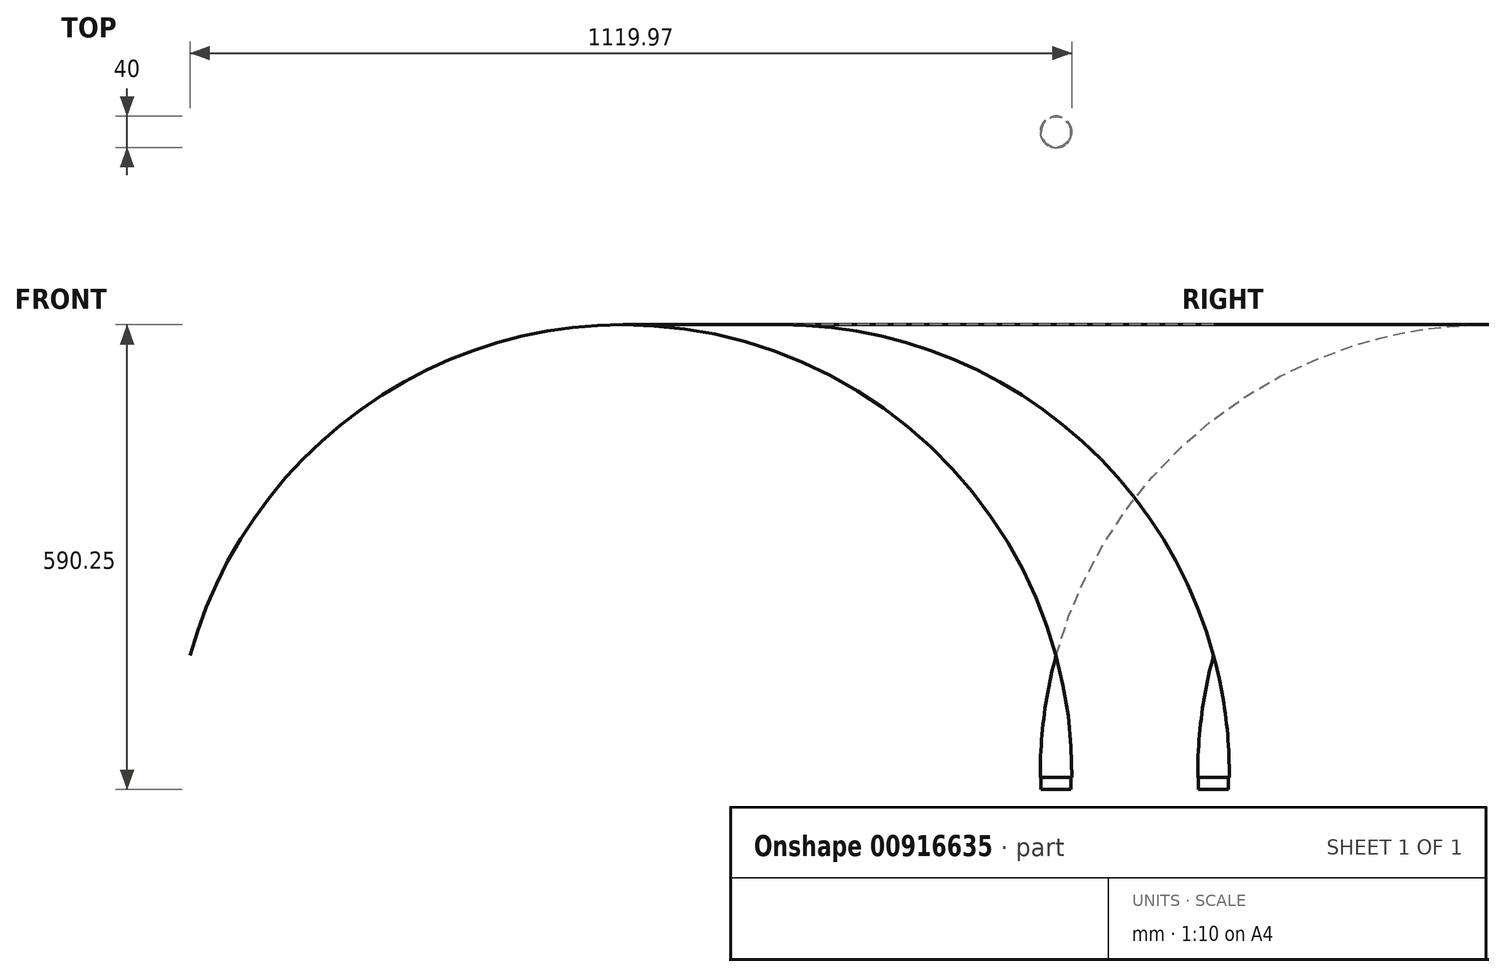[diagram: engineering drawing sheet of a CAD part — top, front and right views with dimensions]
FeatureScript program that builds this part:
annotation { "Feature Type Name" : "Feature", "Feature Type Description" : "" }
export const myFeature = defineFeature(function(context is Context, id is Id, definition is map)
    precondition{}
    {
        {
            var Q0;
            Q0=qCreatedBy(makeId("Front.planeOp"),FACE);
            var sketch = newSketch(context, id + "F0", { "sketchPlane" : qUnion([Q0])});
            skLineSegment(sketch, "E0", {"start": v(0, 0) * mm, "end": v(19, 0) * mm});
            skLineSegment(sketch, "E1", {"start": v(19, 0) * mm, "end": v(19, 15) * mm});
            skLineSegment(sketch, "E2", {"start": v(19, 15) * mm, "end": v(20, 15) * mm});
            skLineSegment(sketch, "E3", {"start": v(0, 0) * mm, "end": v(0, 170) * mm, "construction": true});
            skArc(sketch, "E4", {"start": v(20, 15) * mm, "mid": v(15.34, 93.19) * mm, "end": v(0, 170) * mm});
            skLineSegment(sketch, "E5", {"start": v(0, 0) * mm, "end": v(0, 170) * mm});
            skSolve(sketch);
        }
        {
            var Q0;
            Q0=makeQuery(id+"F0.imprint","IMPRINT",FACE,{"disambiguationData":[TD([[makeQuery(id+"F0.imprint","IMPRINT",EDGE,{"derivedFrom":sQuery(id+"F0.wireOp",EDGE,"E0")}),1.0]])]});
            var Q1;
            Q1=sQuery(id+"F0.wireOp",EDGE,"E5");
            revolve(context, id + "F1", {"surfaceOperationType" : NewSurfaceOperationType.NEW, "entities" : qUnion([Q0]), "axis" : qUnion([Q1]), "revolveType" : RevolveType.FULL});
        }
    });
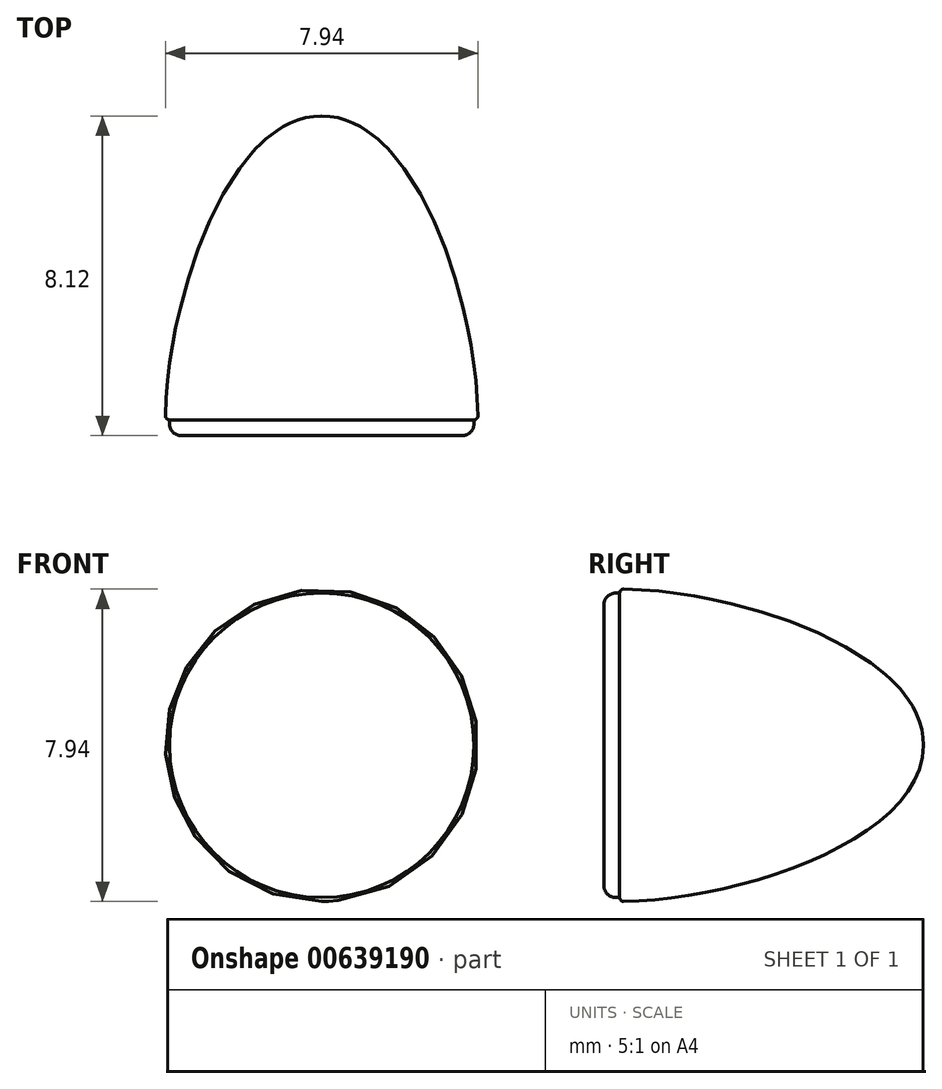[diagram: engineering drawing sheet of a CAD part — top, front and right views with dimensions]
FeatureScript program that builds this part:
annotation { "Feature Type Name" : "Feature", "Feature Type Description" : "" }
export const myFeature = defineFeature(function(context is Context, id is Id, definition is map)
    precondition{}
    {
        {
            var Q0;
            Q0=qCreatedBy(makeId("Right.planeOp"),FACE);
            var sketch = newSketch(context, id + "F0", { "sketchPlane" : qUnion([Q0])});
            skLineSegment(sketch, "E0", {"start": v(-7.46, 0) * mm, "end": v(7.72, 0) * mm, "construction": true});
            skLineSegment(sketch, "E1", {"start": v(0, 0) * mm, "end": v(0, -3.97) * mm, "construction": true});
            skPoint(sketch, "E2.orphan", {"position": v(0, 5.07) * mm});
            skFitSpline(sketch, "E3", {"points": [v(0, -3.97) * mm, v(7.72, 0) * mm], "startDerivative": vector(8.68, 0) * mm, "endDerivative": vector(0, 7.29) * mm});
            skLineSegment(sketch, "E4", {"start": v(7.72, 0) * mm, "end": v(7.72, 4.51) * mm, "construction": true});
            skLineSegment(sketch, "E5", {"start": v(0, -3.97) * mm, "end": v(-9.45, -3.97) * mm, "construction": true});
            skLineSegment(sketch, "E6", {"start": v(0, -3.97) * mm, "end": v(0, -3.87) * mm});
            skLineSegment(sketch, "E7", {"start": v(0, -3.87) * mm, "end": v(-0.4, -3.87) * mm});
            skLineSegment(sketch, "E8", {"start": v(-0.4, -3.87) * mm, "end": v(-0.4, 0) * mm});
            skLineSegment(sketch, "E9", {"start": v(-0.4, 0) * mm, "end": v(7.72, 0) * mm});
            skSolve(sketch);
        }
        {
            var Q0;
            Q0=makeQuery(id+"F0.imprint","IMPRINT",FACE,{"disambiguationData":[TD([[makeQuery(id+"F0.imprint","IMPRINT",EDGE,{"derivedFrom":sQuery(id+"F0.wireOp",EDGE,"E3")}),1.0]])]});
            var Q1;
            Q1=sQuery(id+"F0.wireOp",EDGE,"E0");
            revolve(context, id + "F1", {"entities" : qUnion([Q0]), "axis" : qUnion([Q1]), "revolveType" : RevolveType.FULL});
        }
        {
            var Q0;
            Q0=makeQuery(id+"F1.opRevolve","SWEPT_EDGE",EDGE,{"disambiguationData":[OSD([sQuery(id+"F0.wireOp",EDGE,"E7"),sQuery(id+"F0.wireOp",EDGE,"E8")])]});
            fillet(context, id + "F2", {"entities" : qUnion([Q0]), "radius" : 0.3 * mm, "tangentPropagation" : true, "allowEdgeOverflow" : false});
        }
        {
            var Q0;
            Q0=makeQuery(id+"F1.opRevolve","SWEPT_EDGE",EDGE,{"disambiguationData":[OSD([sQuery(id+"F0.wireOp",EDGE,"E3"),sQuery(id+"F0.wireOp",EDGE,"E6")])]});
            fillet(context, id + "F3", {"entities" : qUnion([Q0]), "radius" : 0.1 * mm, "tangentPropagation" : true, "allowEdgeOverflow" : false});
        }
    });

============================================================

> Aim: Report how many lines of the material above contain the string "axis". Give the number alone.

> Full answer: 2